Les derniers rapports du Groupe d’experts intergouvernemental sur l’évolution du climat (GIEC) ont mis en avant l’importance de l’éducation et des recherches collaboratives dans une perspective de transition écologique, souligne Laurence Brière. Elle cite l’émergence, dans la province, de plusieurs programmes éducatifs qui se font dans la nature : l’École à ciel ouvert du Centre de services scolaire de Montréal, la plateforme Des sciences dehors, le cadre de référence ALEX pour les centres de la petite enfance. Leur projet de recherche-action au parc Jean-Drapeau s’inscrit dans la même démarche.

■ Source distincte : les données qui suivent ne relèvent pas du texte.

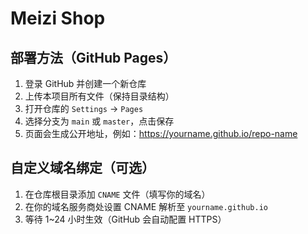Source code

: # Meizi Shop

## 部署方法（GitHub Pages）

1. 登录 GitHub 并创建一个新仓库
2. 上传本项目所有文件（保持目录结构）
3. 打开仓库的 `Settings` -> `Pages`
4. 选择分支为 `main` 或 `master`，点击保存
5. 页面会生成公开地址，例如：https://yourname.github.io/repo-name

## 自定义域名绑定（可选）

1. 在仓库根目录添加 `CNAME` 文件（填写你的域名）
2. 在你的域名服务商处设置 CNAME 解析至 `yourname.github.io`
3. 等待 1~24 小时生效（GitHub 会自动配置 HTTPS）
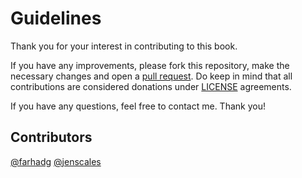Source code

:# Guidelines
Thank you for your interest in contributing to this book.

If you have any improvements, please fork this repository, make the necessary changes and open a [pull request](https://github.com/FarhadG/ui-react/pulls). Do keep in mind that all contributions are considered donations under [LICENSE](LICENSE) agreements.

If you have any questions, feel free to contact me. Thank you!

## Contributors
[@farhadg](https://github.com/FarhadG)
[@jenscales](https://github.com/jenscales)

« L’éducation à l’environnement, ce n’est pas encore très structuré ni structurant, et c’est beaucoup abordé sous l’angle du problème [à résoudre], poursuit l’experte. Dans une dimension psychosociale, le fait de voir des adultes ou d’autres groupes engagés en matière d’environnement, cela peut être des facteurs qui vont faire qu’on va s’engager et qui vont nous éloigner un peu de l’écoanxiété. »

Ce contenu spécial a été produit par l’équipe des publications spéciales du Devoir, relevant du marketing. La rédaction du Devoir n’y a pas pris part.